-- Opening Marker --

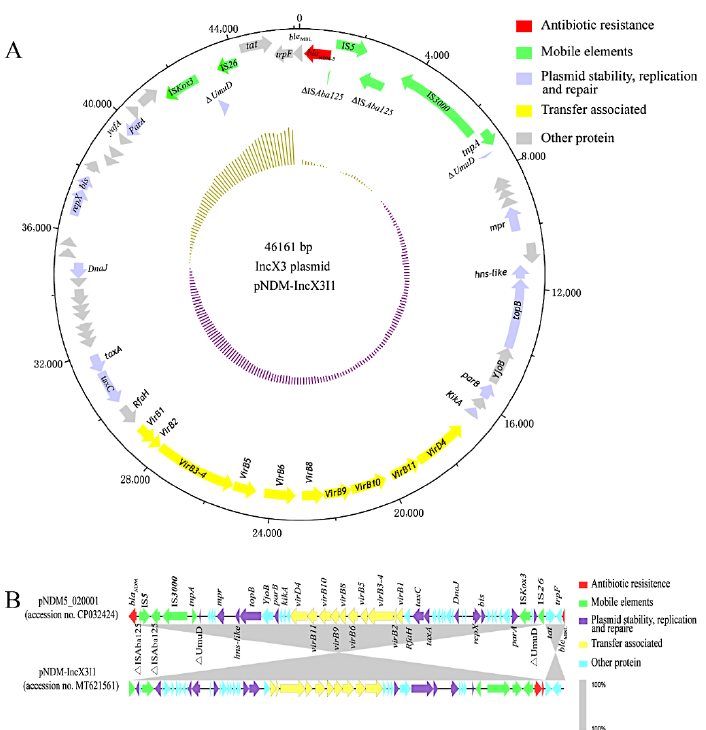
Figure 4. Schematic map of the IncX3 plasmid and genetic environment of bla NDM genes. Regions of ≥ 99.0% nucleotide sequence identity were shaded in gray. ( A ) Genetic environment of pNDM- IncX3I1. ( B ) Comparative genomics of pSDCRK-IncFNDM5 and pNDM5_020001.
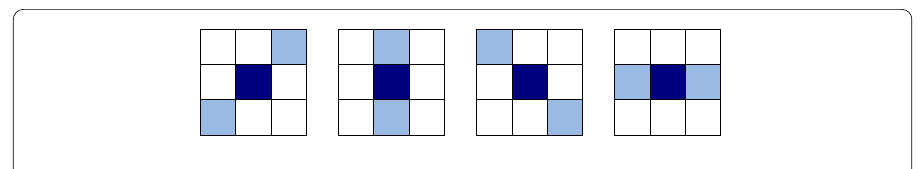
Figure 4 A discrete set of structuring elements B d with the origin at the center. Adapted from:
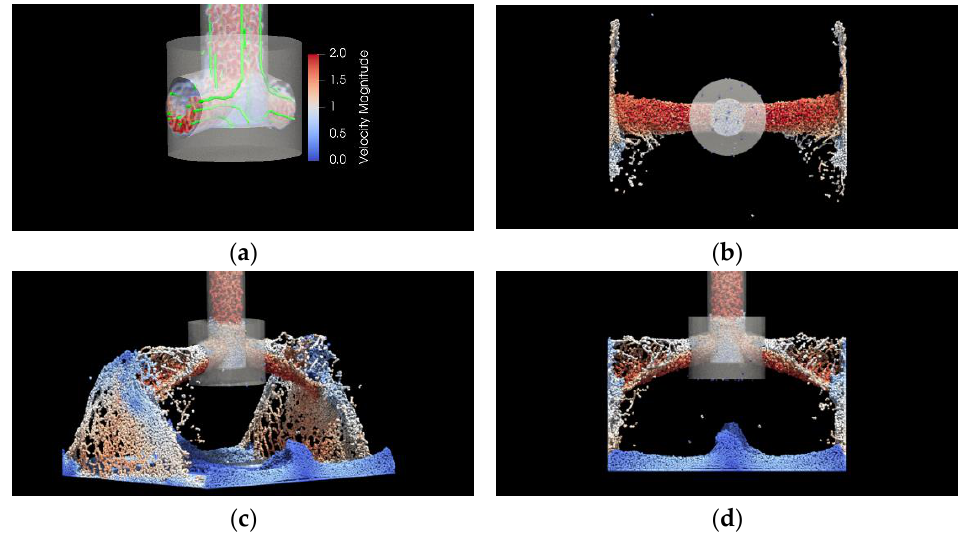
Figure 10. Numerical results for the flat bottom SEN model, FB. ( a ) the flow streamlines; ( b ) a projection onto the XY plane, viewed from the bottom of the SEN; ( c ) perspective view of the jets; ( d ) a projection onto the YZ plane.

-- Closing Marker --

### PROBLEM
Pick every line containing the word "from" out of the material, and copy those lines.

### WRITTEN REPLY
Figure 4 A discrete set of structuring elements B d with the origin at the center. Adapted from:
Figure 10. Numerical results for the flat bottom SEN model, FB. ( a ) the flow streamlines; ( b ) a projection onto the XY plane, viewed from the bottom of the SEN; ( c ) perspective view of the jets; ( d ) a projection onto the YZ plane.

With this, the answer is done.